‘Kicks’ on Route 40:
Writer Recalls San Pablo Avenue’s Role
In American Highway History
By Joe Rogers, September 15, 2002 11:10 AM
ALBANY - Wes Hammond and his friends enjoy driving down a road well-traveled, even if the road is not as famous as it used to be. In some places it’s not even a road anymore.
The thoroughfare in question? The storied Lincoln Highway, the nation’s first transcontinental road linking New York City to Oakland, including the last leg – San Pablo Avenue.
A writer with the Lincoln Highway Association, Hammond, 76, has been a lifelong transportation afficionado with special affection for the Lincoln Highway, which later became U.S. Route 40. A retired high voltage switching operator for Pacific Gas and Electric, he writes about highway lore, including the history of San Pablo Avenue, in the Traveller, the newsletter of the Lincoln Highway Association.
"The Lincoln Highway precedes Route 66 by about 12 years," Hammond told a group of Berkeley journalism students and historians at a Chinese restaurant in Albany last week.
"Of course, it rhymes much better to get your kicks on 66 than it does on route 40 or 50," Hammond said of the numbering system that replaced highway names in the 1930s.
American factories cranked out two thirds of the world’s automobiles in 1911 and just like today, there weren’t enough roads to drive them on.
So in 1912 Carl Fisher, founder of the Indianapolis 500, collected $10,000 each from many of the major automakers of the day (with Henry Ford a notable exception), and set out to build a single road from the Hudson River to the Carquinez Straits.
The Lincoln Highway was unveiled for the 1915 San Francisco World’s Fair, although in some places the new road was just a line on the map instead of the continuous cement strip which connects today’s cities and suburbs.
Hammond said driving cross country was arduous. "It was dust in the summer and mud in the winter, not too different than taking a covered wagon across the prairie," he said in between spring rolls and soup.
Hammond brought along photographers from his private collection showing the long thin spokes of Model T wheels stuck in knee deep mud located in a spot where the map indicated road. Hammond also displayed photos of period hotels and rest stops in northern California in the earliest days of the highway, which once snaked from Sacramento to Stockton, then over the Altamount Pass to Oakland. With the completion of the Carquinnez Bridge on May 21, 1927 the same day Charles Lindbergh landed in Paris]] though, the Lincoln Highway turned along San Pablo Avenue, which saw a boom in business from Crockett to Oakland as a result.

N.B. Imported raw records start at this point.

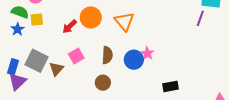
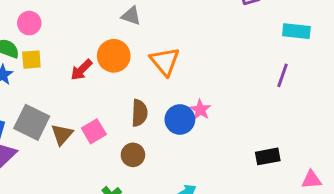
purple line: (200, 18) -> (283, 75), moved
pink square: (76, 56) -> (94, 131), moved
black rectangle: (170, 86) -> (268, 156), moved

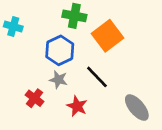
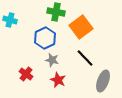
black line: (97, 77) -> (85, 58), moved
gray star: (58, 80) -> (52, 60), moved
gray ellipse: (137, 108) -> (103, 81), turned 60

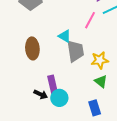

Waiters cleared plates for the main course as Hammond recalled his uncle Clyde, who hauled stranded cars out of the wintertime mud that covered the Lincoln Highway between Sacramento and Reno.
"He charged ten dollars per haul," quips Hammond. "Compare that to a hundred dollars for a tow today."
Highway associations sponsored control stations—hotels, filling stations—anyplace along the road willing to offer resources to help drivers.
Joining a highway association meant easy visibility for any business on the roadway. Companies that helped build America’s 435 named highways—like Goodyear Tire—saw the roads as ideal for promoting leisure travel by car.
After World War I, America’s highways weren’t just for family road trips. Roadways became vital to national security.
In 1919 a caravan of army trucks, cars, and one tank set off down the Lincoln Highway for California, rebuilding each frail bridge which the tank collapsed, laying pavement from one end of the country to the other.
U.S. Army Lt. Dwight D. Eisenhower joined in the dusty, two month trek through America’s heartland. Later as President, Eisenhower would establish the interstate highway system.
A former navy electrician, Hammond’s love affair with the history of how people got from one place to another began with boats and ferries, then later railroads.
Lincoln Highway caught his eye five years ago. He edits "The Traveller," official newsletter of the current incarnation of the Lincoln Highway Association.
Now Hammond vacations driving down a road his grandfather helped pave, looking for the history beneath the pavement.